While she acknowledged that the deal was far from perfect, Merkel argued that its framework was the best way to address international concern about Iran’s role in the Middle East and its ballistic missile programme.

Merkel’s address this morning was preceded by a speech from the largest opposition party, the far-right populist Alternative for Germany (AfD).

The AfD joint parliamentary leader Alice Weidel used her time on the podium to lay into Angela Merkel and her party, accusing them of: hiding €30 billion euros that Germany pays annually to the EU; passing over the possibility of tax cuts for lower- and middle-class Germans; and allowing Germany to become a country of “unlimited immigration for unqualified workers”.

Weidel said:

Burqas, girl in headscarves, knife-wielding men on government benefits and other good-for-nothing people are not going to ensure our prosperity, our economic growth and our social welfare system…This country is being governed by idiots.

Weidel’s insulting language caused its intended ruckus in the Bundestag, with Weidel being called to order for discrimination. For the most part, however, Merkel did not rise. At one point only did she touch on the issue of migration, defending the government’s move towards centralised facilities for accommodating and housing asylum seekers. Germany hopes policy changes to the process of evaluating migrants will speed up decisions, although some critics worry that the scheme might put vulnerable and traumatised people at an increased risk.
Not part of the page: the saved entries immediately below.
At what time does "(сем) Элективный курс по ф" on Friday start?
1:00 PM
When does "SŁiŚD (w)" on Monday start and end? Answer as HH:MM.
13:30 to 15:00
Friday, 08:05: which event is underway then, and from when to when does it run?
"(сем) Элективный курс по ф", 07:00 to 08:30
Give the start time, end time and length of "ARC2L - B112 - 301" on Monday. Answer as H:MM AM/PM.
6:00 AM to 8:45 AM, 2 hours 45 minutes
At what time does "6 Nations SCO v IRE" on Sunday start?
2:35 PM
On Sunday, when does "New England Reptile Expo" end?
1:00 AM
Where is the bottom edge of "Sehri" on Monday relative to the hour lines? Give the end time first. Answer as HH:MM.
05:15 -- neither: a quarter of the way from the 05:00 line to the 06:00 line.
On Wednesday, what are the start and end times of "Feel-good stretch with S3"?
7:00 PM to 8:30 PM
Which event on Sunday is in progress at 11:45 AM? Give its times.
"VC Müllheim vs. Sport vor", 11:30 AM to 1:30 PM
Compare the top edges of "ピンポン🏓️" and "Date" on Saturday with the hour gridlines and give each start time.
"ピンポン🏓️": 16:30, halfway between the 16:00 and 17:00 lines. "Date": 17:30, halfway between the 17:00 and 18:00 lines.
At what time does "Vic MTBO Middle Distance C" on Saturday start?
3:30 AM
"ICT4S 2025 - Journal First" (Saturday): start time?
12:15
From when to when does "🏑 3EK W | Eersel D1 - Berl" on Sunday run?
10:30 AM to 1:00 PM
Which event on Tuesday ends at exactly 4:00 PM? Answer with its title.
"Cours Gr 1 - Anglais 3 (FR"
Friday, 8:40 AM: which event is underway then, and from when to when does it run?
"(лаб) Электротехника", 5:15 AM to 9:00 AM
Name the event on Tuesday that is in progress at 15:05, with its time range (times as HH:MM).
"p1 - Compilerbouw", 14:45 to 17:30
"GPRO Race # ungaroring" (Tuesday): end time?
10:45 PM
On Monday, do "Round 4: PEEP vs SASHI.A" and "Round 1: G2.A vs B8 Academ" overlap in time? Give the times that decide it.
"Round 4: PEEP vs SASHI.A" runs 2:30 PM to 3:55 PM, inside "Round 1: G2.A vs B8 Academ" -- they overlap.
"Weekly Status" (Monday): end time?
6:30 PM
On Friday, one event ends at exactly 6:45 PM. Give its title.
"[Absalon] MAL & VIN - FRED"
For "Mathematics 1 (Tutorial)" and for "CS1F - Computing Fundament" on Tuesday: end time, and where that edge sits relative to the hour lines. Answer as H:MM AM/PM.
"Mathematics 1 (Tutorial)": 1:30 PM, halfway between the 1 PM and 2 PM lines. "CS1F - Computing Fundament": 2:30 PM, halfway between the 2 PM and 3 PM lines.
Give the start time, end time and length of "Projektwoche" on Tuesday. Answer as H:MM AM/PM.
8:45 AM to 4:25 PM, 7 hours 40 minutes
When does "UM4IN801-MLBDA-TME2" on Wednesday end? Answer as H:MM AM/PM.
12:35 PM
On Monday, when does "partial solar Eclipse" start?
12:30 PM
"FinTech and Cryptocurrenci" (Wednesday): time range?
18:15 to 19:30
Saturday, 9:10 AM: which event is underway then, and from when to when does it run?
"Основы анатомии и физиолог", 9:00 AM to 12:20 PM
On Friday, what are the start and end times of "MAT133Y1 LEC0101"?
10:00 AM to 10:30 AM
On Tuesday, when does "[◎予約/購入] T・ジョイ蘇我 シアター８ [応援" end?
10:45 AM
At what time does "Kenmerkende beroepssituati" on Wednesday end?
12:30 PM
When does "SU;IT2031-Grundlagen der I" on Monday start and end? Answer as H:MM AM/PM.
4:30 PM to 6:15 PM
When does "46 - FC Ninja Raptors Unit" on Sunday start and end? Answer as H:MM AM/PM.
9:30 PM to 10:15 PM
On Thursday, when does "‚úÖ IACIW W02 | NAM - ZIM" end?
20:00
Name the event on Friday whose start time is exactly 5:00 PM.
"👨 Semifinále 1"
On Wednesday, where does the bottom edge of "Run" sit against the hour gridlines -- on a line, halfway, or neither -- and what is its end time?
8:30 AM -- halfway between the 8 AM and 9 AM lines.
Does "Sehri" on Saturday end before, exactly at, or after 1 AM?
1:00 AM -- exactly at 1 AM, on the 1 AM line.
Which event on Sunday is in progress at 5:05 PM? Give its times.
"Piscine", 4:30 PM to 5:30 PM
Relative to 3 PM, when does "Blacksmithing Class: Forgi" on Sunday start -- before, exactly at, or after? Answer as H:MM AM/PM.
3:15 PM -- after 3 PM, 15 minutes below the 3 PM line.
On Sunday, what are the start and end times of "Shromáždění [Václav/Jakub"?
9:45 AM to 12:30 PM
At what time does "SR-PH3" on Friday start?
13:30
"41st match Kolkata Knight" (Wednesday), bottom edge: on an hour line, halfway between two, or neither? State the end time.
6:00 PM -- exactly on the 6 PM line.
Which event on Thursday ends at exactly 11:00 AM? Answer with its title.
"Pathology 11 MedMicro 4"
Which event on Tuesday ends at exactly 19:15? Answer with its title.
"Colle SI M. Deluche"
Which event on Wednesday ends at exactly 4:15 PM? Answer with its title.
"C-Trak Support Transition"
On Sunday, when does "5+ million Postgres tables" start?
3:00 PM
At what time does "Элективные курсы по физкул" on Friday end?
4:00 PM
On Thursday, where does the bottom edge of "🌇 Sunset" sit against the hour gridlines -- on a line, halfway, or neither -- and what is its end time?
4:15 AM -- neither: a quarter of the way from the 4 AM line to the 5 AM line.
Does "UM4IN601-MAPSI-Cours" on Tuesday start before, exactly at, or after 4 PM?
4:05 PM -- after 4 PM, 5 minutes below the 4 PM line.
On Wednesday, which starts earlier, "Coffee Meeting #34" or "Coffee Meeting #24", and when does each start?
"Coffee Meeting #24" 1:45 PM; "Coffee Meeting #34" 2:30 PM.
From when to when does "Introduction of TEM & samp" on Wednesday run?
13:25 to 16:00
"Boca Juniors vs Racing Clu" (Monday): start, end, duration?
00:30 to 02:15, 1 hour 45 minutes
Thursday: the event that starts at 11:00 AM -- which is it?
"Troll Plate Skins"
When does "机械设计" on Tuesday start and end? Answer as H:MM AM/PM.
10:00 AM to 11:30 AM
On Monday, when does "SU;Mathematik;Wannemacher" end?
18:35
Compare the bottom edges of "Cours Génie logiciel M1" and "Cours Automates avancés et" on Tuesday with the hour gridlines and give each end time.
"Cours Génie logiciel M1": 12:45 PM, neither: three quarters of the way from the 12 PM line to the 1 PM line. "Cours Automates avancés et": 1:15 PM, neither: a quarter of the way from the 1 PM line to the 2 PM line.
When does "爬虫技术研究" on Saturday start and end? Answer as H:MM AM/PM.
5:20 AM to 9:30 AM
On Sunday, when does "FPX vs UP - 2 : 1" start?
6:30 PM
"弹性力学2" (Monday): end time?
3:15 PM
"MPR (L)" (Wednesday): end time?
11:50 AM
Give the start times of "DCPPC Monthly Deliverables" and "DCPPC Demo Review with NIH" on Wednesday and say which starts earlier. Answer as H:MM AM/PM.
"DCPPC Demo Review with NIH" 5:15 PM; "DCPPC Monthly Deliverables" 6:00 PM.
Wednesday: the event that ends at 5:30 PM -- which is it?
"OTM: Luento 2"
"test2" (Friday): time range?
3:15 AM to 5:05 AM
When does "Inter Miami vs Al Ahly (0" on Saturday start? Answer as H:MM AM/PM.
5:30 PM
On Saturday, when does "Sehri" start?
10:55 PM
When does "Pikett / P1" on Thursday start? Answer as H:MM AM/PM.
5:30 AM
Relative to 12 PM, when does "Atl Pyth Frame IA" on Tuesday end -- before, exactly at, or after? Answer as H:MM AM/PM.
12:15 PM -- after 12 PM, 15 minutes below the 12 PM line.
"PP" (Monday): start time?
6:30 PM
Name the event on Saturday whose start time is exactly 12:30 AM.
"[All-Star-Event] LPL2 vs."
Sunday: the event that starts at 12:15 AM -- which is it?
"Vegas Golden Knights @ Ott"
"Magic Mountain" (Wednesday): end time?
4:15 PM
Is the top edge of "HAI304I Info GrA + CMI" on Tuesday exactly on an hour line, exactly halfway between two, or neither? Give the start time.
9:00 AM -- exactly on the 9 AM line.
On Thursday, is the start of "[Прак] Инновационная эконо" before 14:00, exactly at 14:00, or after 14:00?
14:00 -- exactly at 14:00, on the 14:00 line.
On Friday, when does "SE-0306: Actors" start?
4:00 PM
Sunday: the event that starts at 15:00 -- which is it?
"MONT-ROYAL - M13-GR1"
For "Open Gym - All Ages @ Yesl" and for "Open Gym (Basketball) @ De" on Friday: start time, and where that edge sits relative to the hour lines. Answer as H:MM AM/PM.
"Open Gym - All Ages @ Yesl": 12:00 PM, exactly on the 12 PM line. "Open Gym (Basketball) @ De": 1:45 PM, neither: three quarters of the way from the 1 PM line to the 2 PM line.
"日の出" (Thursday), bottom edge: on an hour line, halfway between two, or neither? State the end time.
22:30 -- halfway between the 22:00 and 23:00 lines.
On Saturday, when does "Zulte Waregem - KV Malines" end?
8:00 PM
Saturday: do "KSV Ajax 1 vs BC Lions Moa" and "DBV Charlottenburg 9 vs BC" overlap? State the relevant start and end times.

Other issues touched on by Merkel in the Bundestag today include:

  • The fact that the proposed new German budget is still “black zero”, meaning that it doesn’t include any new state borrowing.
  • That the budget foresees Germany conforming to EU guidelines and reducing its level of indebtedness to less than 60%.
  • Her support for Scholz’s proposal that the euro-zone bailout fund could become a common backstop so long as risks in national banks’ balance sheets were reduced.
  • That Germany’s scandal-hit car industry should not be punished so harshly that it cannot invest in future technologies, but that it is the industry responsibility to regain the trust it has lost.
  • And that Europe should support the development and production of battery technologies in order to compete with Asia and North America, especially over cars.